A cellular hub for oocyte production

GSCs give rise to mitotic precursors of oocytes, called oogonia. Oogonia divide multiple rounds with incomplete cytokinesis, retaining cytoplasmic bridges between sister-cells and forming a cellular organization, called the germline cyst. The induction of meiosis transform oogonia to differentiating oocytes, which continue to develop in the cyst before leaving to form the primordial follicle. The cyst harbors critical processes during those stages, including meiotic chromosomal pairing, the bouquet and zygotene cilium, as well as oocyte symmetry breaking. Thus, the germline cyst serves as a hub for follicle production.

The cyst is conserved from insects to mammals, and is well characterized in drosophila. In contrast, the vertebrate cyst is poorly understood. The number of cells in the cyst and their pattern of division which construct it, its cell connectivity, and importantly – the function of the cyst, are all unclear. We have developed methodologies to investigate this cellular hub, by advanced microscopy and automated deep-learning segmentation and analyses, cutting-edge 3D electron microscopy (SBF-SEM), and live manipulations (Kumar and Elkouby, 2023, Development).

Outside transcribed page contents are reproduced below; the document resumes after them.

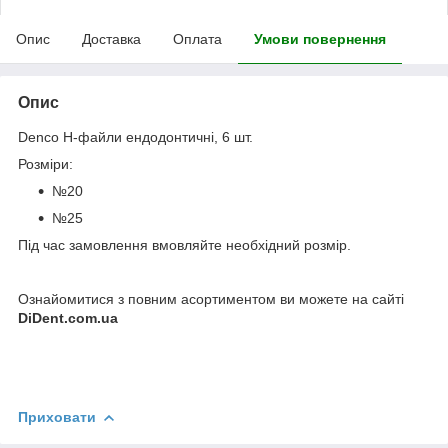
Опис
Доставка
Оплата
Умови повернення
Опис
Denco H-файли ендодонтичні, 6 шт.
Розміри:
№20
№25
Під час замовлення вмовляйте необхідний розмір.
Ознайомитися з повним асортиментом ви можете на сайті
DiDent.com.ua
Приховати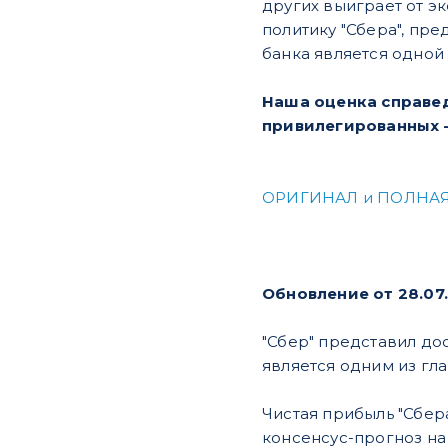
других выиграет от э
политику "Сбера", п
банка является одной
Наша оценка справед
привилегированных –
ОРИГИНАЛ и ПОЛНАЯ
Обновление от 28.07
"Сбер" представил дос
является одним из гл
Чистая прибыль "Сбер
консенсус-прогноз на 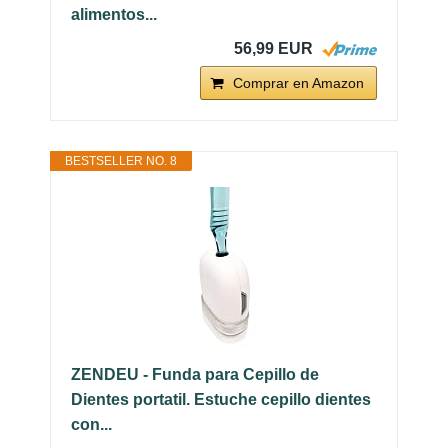
alimentos...
56,99 EUR
Comprar en Amazon
BESTSELLER NO. 8
ZENDEU - Funda para Cepillo de
Dientes portatil. Estuche cepillo dientes
con...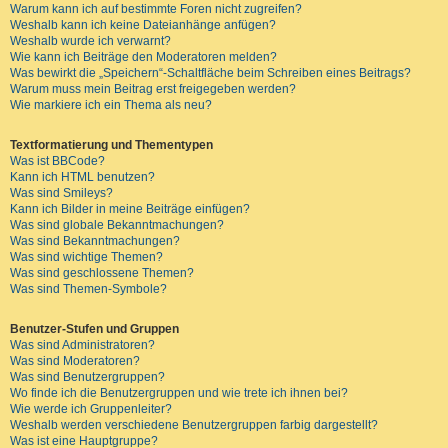
Warum kann ich auf bestimmte Foren nicht zugreifen?
Weshalb kann ich keine Dateianhänge anfügen?
Weshalb wurde ich verwarnt?
Wie kann ich Beiträge den Moderatoren melden?
Was bewirkt die „Speichern“-Schaltfläche beim Schreiben eines Beitrags?
Warum muss mein Beitrag erst freigegeben werden?
Wie markiere ich ein Thema als neu?
Textformatierung und Thementypen
Was ist BBCode?
Kann ich HTML benutzen?
Was sind Smileys?
Kann ich Bilder in meine Beiträge einfügen?
Was sind globale Bekanntmachungen?
Was sind Bekanntmachungen?
Was sind wichtige Themen?
Was sind geschlossene Themen?
Was sind Themen-Symbole?
Benutzer-Stufen und Gruppen
Was sind Administratoren?
Was sind Moderatoren?
Was sind Benutzergruppen?
Wo finde ich die Benutzergruppen und wie trete ich ihnen bei?
Wie werde ich Gruppenleiter?
Weshalb werden verschiedene Benutzergruppen farbig dargestellt?
Was ist eine Hauptgruppe?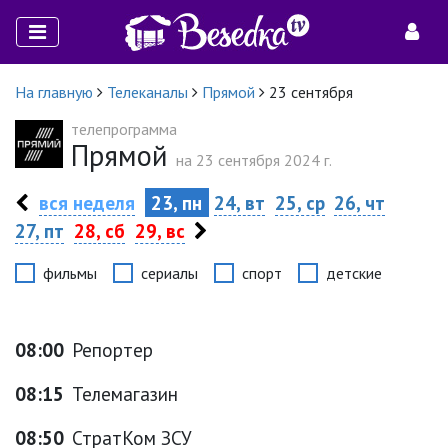
На главную
Телеканалы
Прямой
23 сентября
телепрограмма
Прямой
на 23 сентября 2024 г.
вся неделя
23, пн
24, вт
25, ср
26, чт
27, пт
28, сб
29, вс
фильмы
сериалы
спорт
детские
08:00
Репортер
08:15
Телемагазин
08:50
СтратКом ЗСУ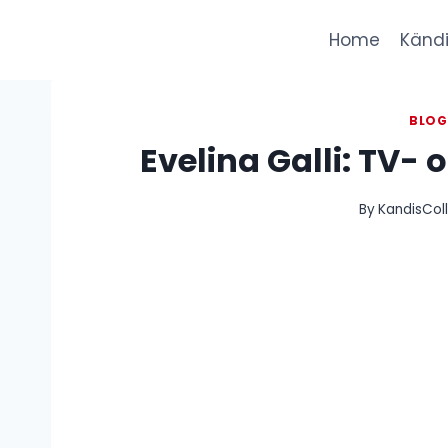
Skip
to
Home
Kändi
content
BLO
Evelina Galli: TV-
By
KandisCol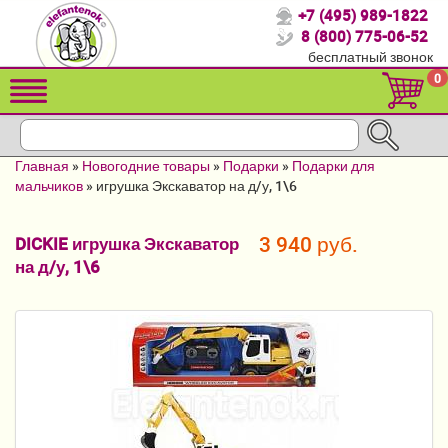
+7 (495) 989-1822
Спасибо, что выбрали нас!
8 (800) 775-06-52
бесплатный звонок
Распродажа!
0
Детские коляски
Автомобильные кресла
Главная
»
Новогодние товары
»
Подарки
»
Подарки для
Кроватки для новорожденных
мальчиков
»
игрушка Экскаватор на д/у, 1\6
Кровати для детей от 2-3 лет
3 940 руб.
DICKIE игрушка Экскаватор
на д/у, 1\6
Конверты, муфты
Детский транспорт
Летние товары
Мебель и аксессуары
Постельные принадлежности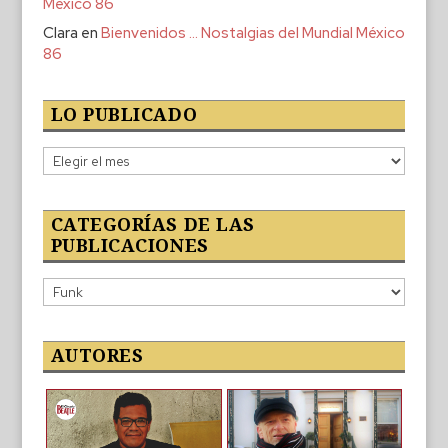
México 86
Clara
en
Bienvenidos … Nostalgias del Mundial México
86
LO PUBLICADO
Lo
publicado
CATEGORÍAS DE LAS
PUBLICACIONES
Categorías
de
las
publicaciones
AUTORES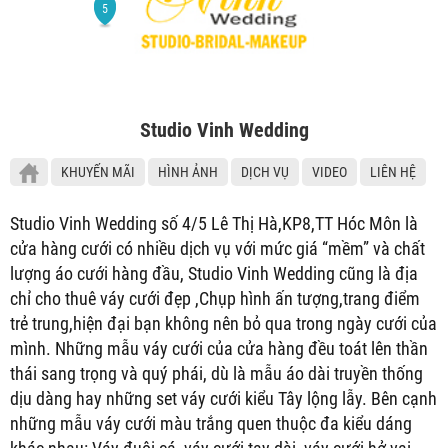
Studio Vinh Wedding
KHUYẾN MÃI
HÌNH ẢNH
DỊCH VỤ
VIDEO
LIÊN HỆ
Studio Vinh Wedding số 4/5 Lê Thị Hà,KP8,TT Hóc Môn là
cửa hàng cưới có nhiều dịch vụ với mức giá “mềm” và chất
lượng áo cưới hàng đầu, Studio Vinh Wedding cũng là địa
chỉ cho thuê váy cưới đẹp ,Chụp hình ấn tượng,trang điểm
trẻ trung,hiện đại bạn không nên bỏ qua trong ngày cưới của
mình. Những mẫu váy cưới của cửa hàng đều toát lên thần
thái sang trọng và quý phái, dù là mẫu áo dài truyền thống
dịu dàng hay những set váy cưới kiểu Tây lộng lẫy. Bên cạnh
những mẫu váy cưới màu trắng quen thuộc đa kiểu dáng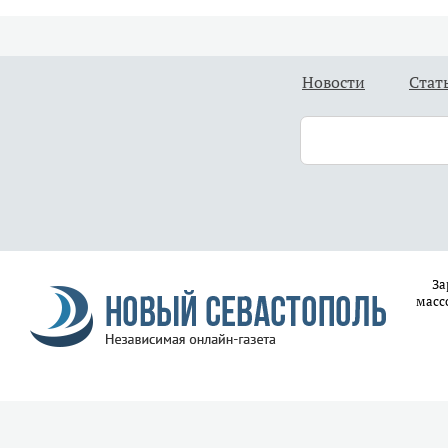
Новости
Стат
За
масс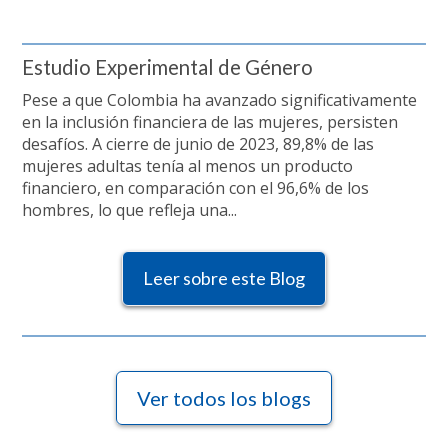
Estudio Experimental de Género
Pese a que Colombia ha avanzado significativamente
en la inclusión financiera de las mujeres, persisten
desafíos. A cierre de junio de 2023, 89,8% de las
mujeres adultas tenía al menos un producto
financiero, en comparación con el 96,6% de los
hombres, lo que refleja una...
Leer sobre este Blog
Ver todos los blogs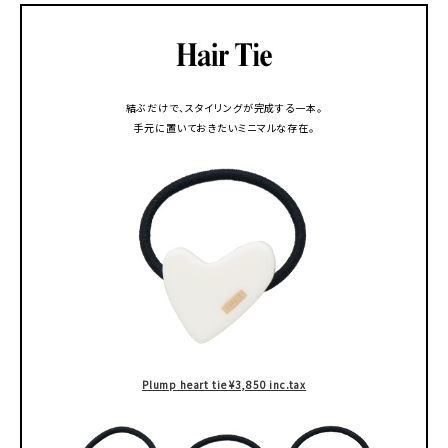
結ぶだけで、スタイリングが完成する一本。
手元に置いておきたいミニマルな存在。
Plump heart tie ¥3,850 inc.tax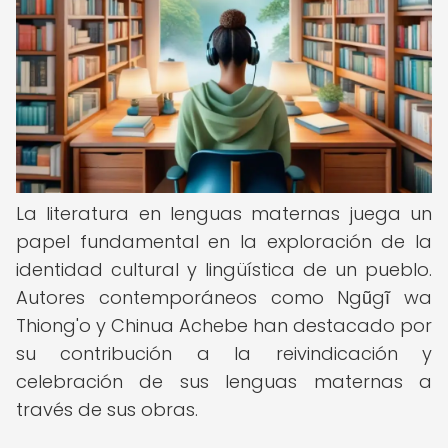
La literatura en lenguas maternas juega un
papel fundamental en la exploración de la
identidad cultural y lingüística de un pueblo.
Autores contemporáneos como Ngũgĩ wa
Thiong'o y Chinua Achebe han destacado por
su contribución a la reivindicación y
celebración de sus lenguas maternas a
través de sus obras.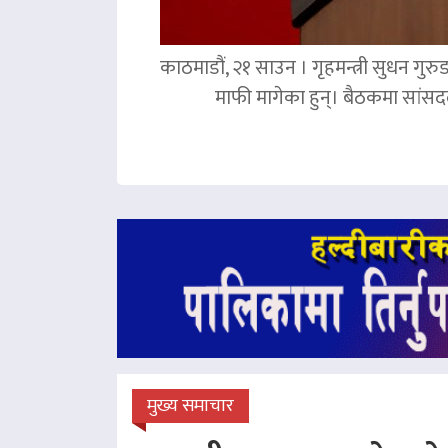
काठमाडौं, २१ साउन । गृहमन्त्री सुधन गुरु
माफी मागेका हुन्। बैठकमा सांसदल
मुख्य समाचार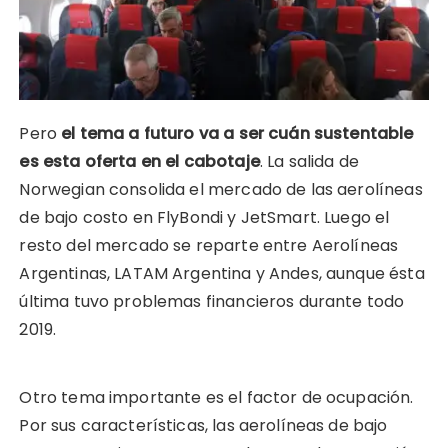
Pero
el tema a futuro va a ser cuán sustentable
es esta oferta en el cabotaje
. La salida de
Norwegian consolida el mercado de las aerolíneas
de bajo costo en FlyBondi y JetSmart. Luego el
resto del mercado se reparte entre Aerolíneas
Argentinas, LATAM Argentina y Andes, aunque ésta
última tuvo problemas financieros durante todo
2019.
Otro tema importante es el factor de ocupación.
Por sus características, las aerolíneas de bajo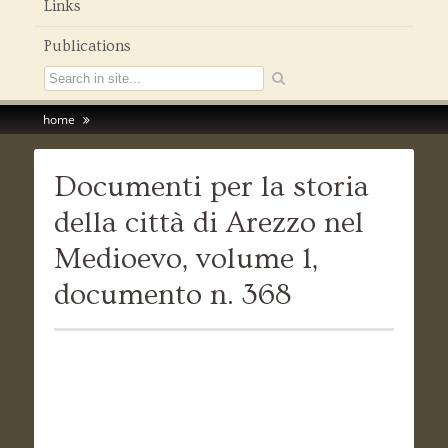
Links
Publications
home
Documenti per la storia
della città di Arezzo nel
Medioevo, volume 1,
documento n. 368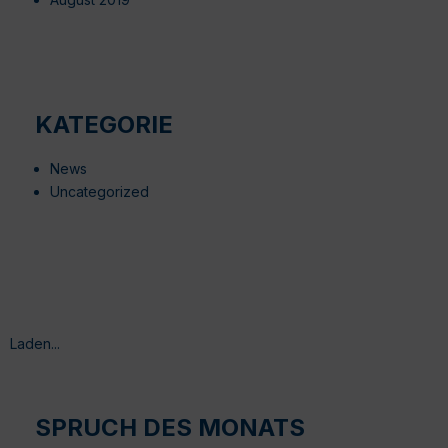
KATEGORIE
News
Uncategorized
Laden...
SPRUCH DES MONATS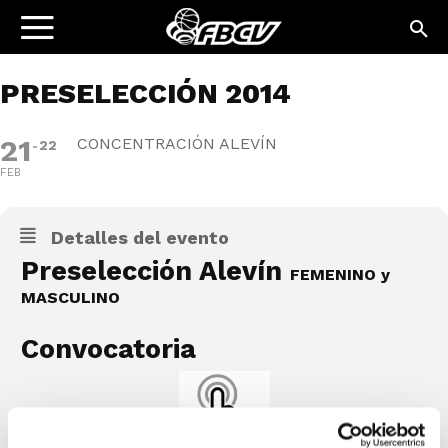
PRESELECCIÓN 2014
21
CONCENTRACIÓN ALEVÍN
22
FEB
Detalles del evento
Preselección Alevín
FEMENINO y
MASCULINO
Convocatoria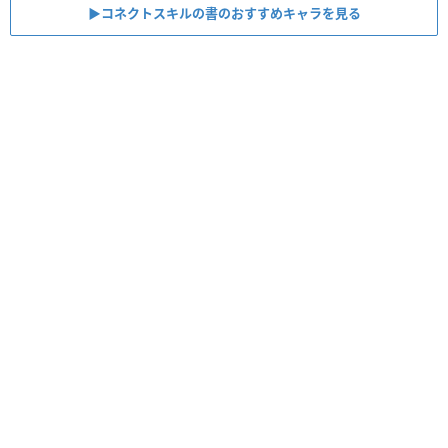
▶︎コネクトスキルの書のおすすめキャラを見る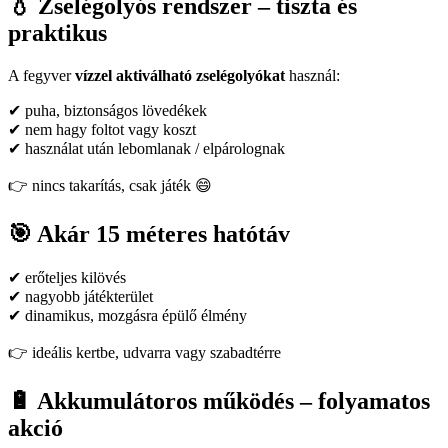
💧 Zselégolyós rendszer – tiszta és
praktikus
A fegyver
vízzel aktiválható zselégolyókat
használ:
✔ puha, biztonságos lövedékek
✔ nem hagy foltot vagy koszt
✔ használat után lebomlanak / elpárolognak
👉 nincs takarítás, csak játék 😄
🎯 Akár 15 méteres hatótáv
✔ erőteljes kilövés
✔ nagyobb játékterület
✔ dinamikus, mozgásra épülő élmény
👉 ideális kertbe, udvarra vagy szabadtérre
🔋 Akkumulátoros működés – folyamatos
akció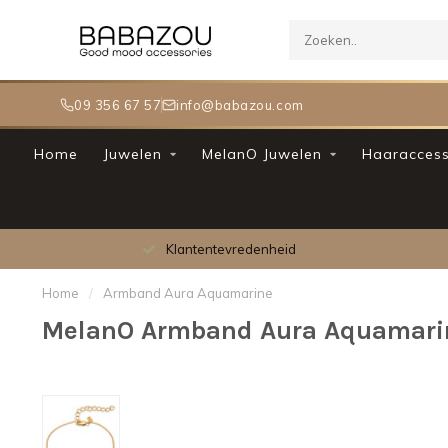
09 356 67 57
info@babazou.com
Home
Juwelen
MelanO Juwelen
Haaraccess
Klantentevredenheid
Home
/
Armband Aura Aquamarine
MelanO Armband Aura Aquamari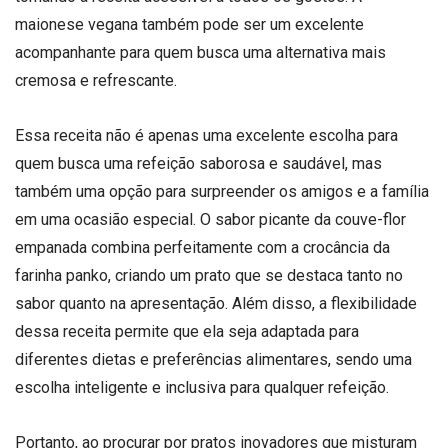
maionese vegana também pode ser um excelente
acompanhante para quem busca uma alternativa mais
cremosa e refrescante.
Essa receita não é apenas uma excelente escolha para
quem busca uma refeição saborosa e saudável, mas
também uma opção para surpreender os amigos e a família
em uma ocasião especial. O sabor picante da couve-flor
empanada combina perfeitamente com a crocância da
farinha panko, criando um prato que se destaca tanto no
sabor quanto na apresentação. Além disso, a flexibilidade
dessa receita permite que ela seja adaptada para
diferentes dietas e preferências alimentares, sendo uma
escolha inteligente e inclusiva para qualquer refeição.
Portanto, ao procurar por pratos inovadores que misturam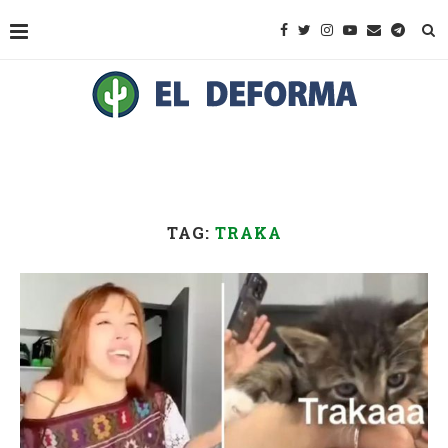
TAG:
TRAKA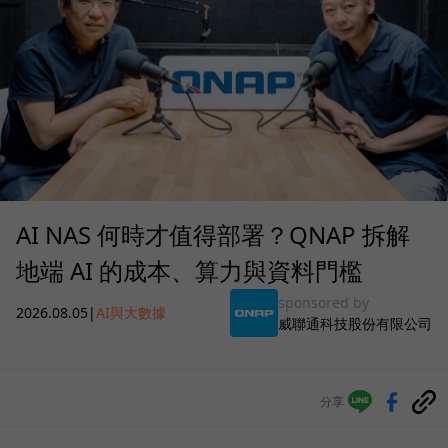
AI NAS 何時才值得部署？QNAP 拆解
地端 AI 的成本、算力與資料門檻
sponsored by
2026.08.05
|
AI與大數據
威聯通科技股份有限公司
分享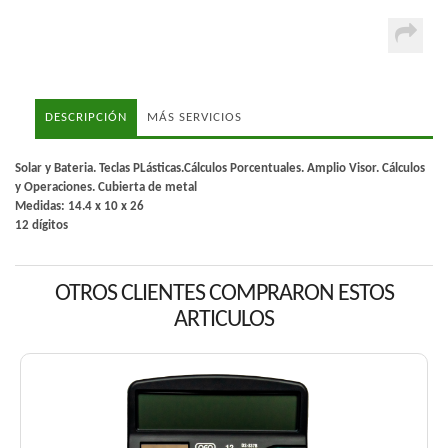
DESCRIPCIÓN
MÁS SERVICIOS
Solar y Bateria. Teclas PLásticas.Cálculos Porcentuales. Amplio Visor. Cálculos
y Operaciones. Cubierta de metal
Medidas: 14.4 x 10 x 26
12 dígitos
OTROS CLIENTES COMPRARON ESTOS
ARTICULOS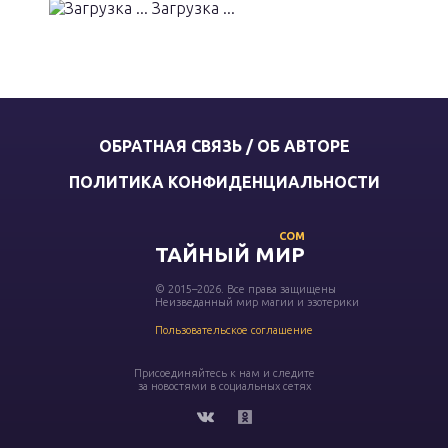
Загрузка ...
ОБРАТНАЯ СВЯЗЬ / ОБ АВТОРЕ
ПОЛИТИКА КОНФИДЕНЦИАЛЬНОСТИ
COM
ТАЙНЫЙ МИР
© 2015–2026. Все права защищены
Неизведанный мир магии и эзотерики
Пользовательское соглашение
Присоединяйтесь к нам и следите
за новостями в социальных сетях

Equipped with this toolkit, we are now working to resolve the cell division mechanisms the underly cyst construction, identify developmentally relevant cell-cell communication in the cyst, and extract biologically relevant physical parameters of cyst cells by automated algorithms. Cyst-like organizations also form outside the germline in various morphogenetic and embryonic contexts. 

Our work will advance our understanding of the structure and function of such cellular organizations in development. For example, our data already begin to uncover that the cyst architecture contributes to guiding the early regulation of the oocyte centrosome MTOC machinery towards bouquet formation in meiosis and oocyte polarity.